___ TEXT SECTION ___
# Spike Lee to Direct Ali G in Star-Studded NBA on TNT On-Air Campaign



## Sean (Jun 7, 2002)

Shaquille O’Neal, Kobe Bryant, Dwyane Wade, Amare Stoudemire, Ben Wallace, Steve Nash, Richard Jefferson and TNT Announcers Ernie Johnson, Charles Barkley, Kenny Smith and Reggie Miller join in for TNT’s NBA Promos

Turner Network Television (TNT) unveiled its latest on-air NBA promotional campaign today, utilizing comedian Sacha Baron Cohen in his popular HBO-persona “Ali G,” star of HBO’s Emmy-award nominated ‘Da Ali G Show,’ to build on the network’s highly successful Let The Truth Be Told NBA platform from the past two seasons. In the spots, directed once again by Spike Lee, Ali G interviews some of the NBA’s brightest stars, clearly unaware of common NBA terms and the origins of his guests.
___ GIVEN DATA ___
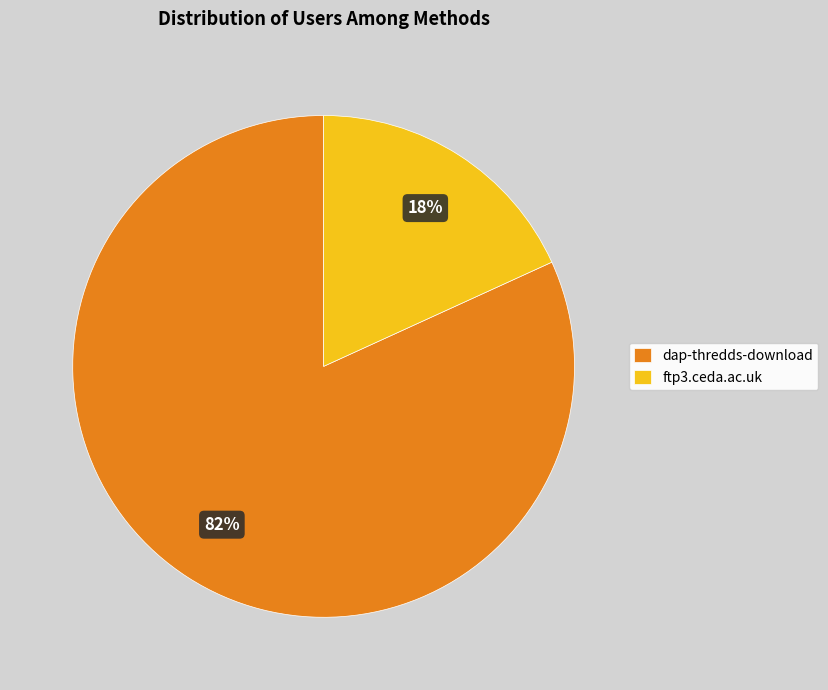

To the nearest percent, what percentage of the pie is dap-thredds-download?

82%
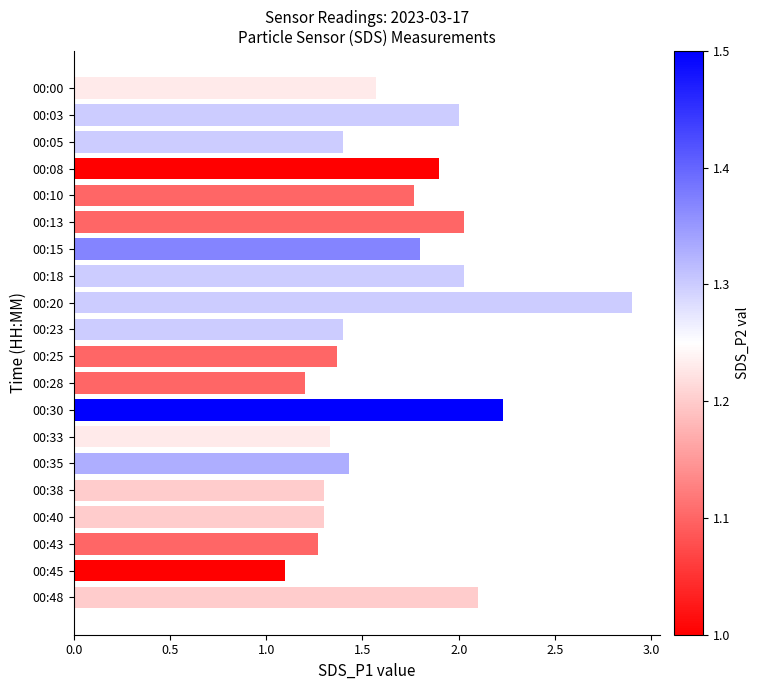

The chart shows a value of 2.0 at 00:13. True or false?

True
___
ABOUT THIS TASK ->
Please reproduce the passage of the TNT promo article from "Shaquille O’Neal, Kobe" up to and including "of his guests.", word for word. The data bear no relation to the TNT promo article.

COMPLETED EXERCISE ->
Shaquille O’Neal, Kobe Bryant, Dwyane Wade, Amare Stoudemire, Ben Wallace, Steve Nash, Richard Jefferson and TNT Announcers Ernie Johnson, Charles Barkley, Kenny Smith and Reggie Miller join in for TNT’s NBA Promos

Turner Network Television (TNT) unveiled its latest on-air NBA promotional campaign today, utilizing comedian Sacha Baron Cohen in his popular HBO-persona “Ali G,” star of HBO’s Emmy-award nominated ‘Da Ali G Show,’ to build on the network’s highly successful Let The Truth Be Told NBA platform from the past two seasons. In the spots, directed once again by Spike Lee, Ali G interviews some of the NBA’s brightest stars, clearly unaware of common NBA terms and the origins of his guests.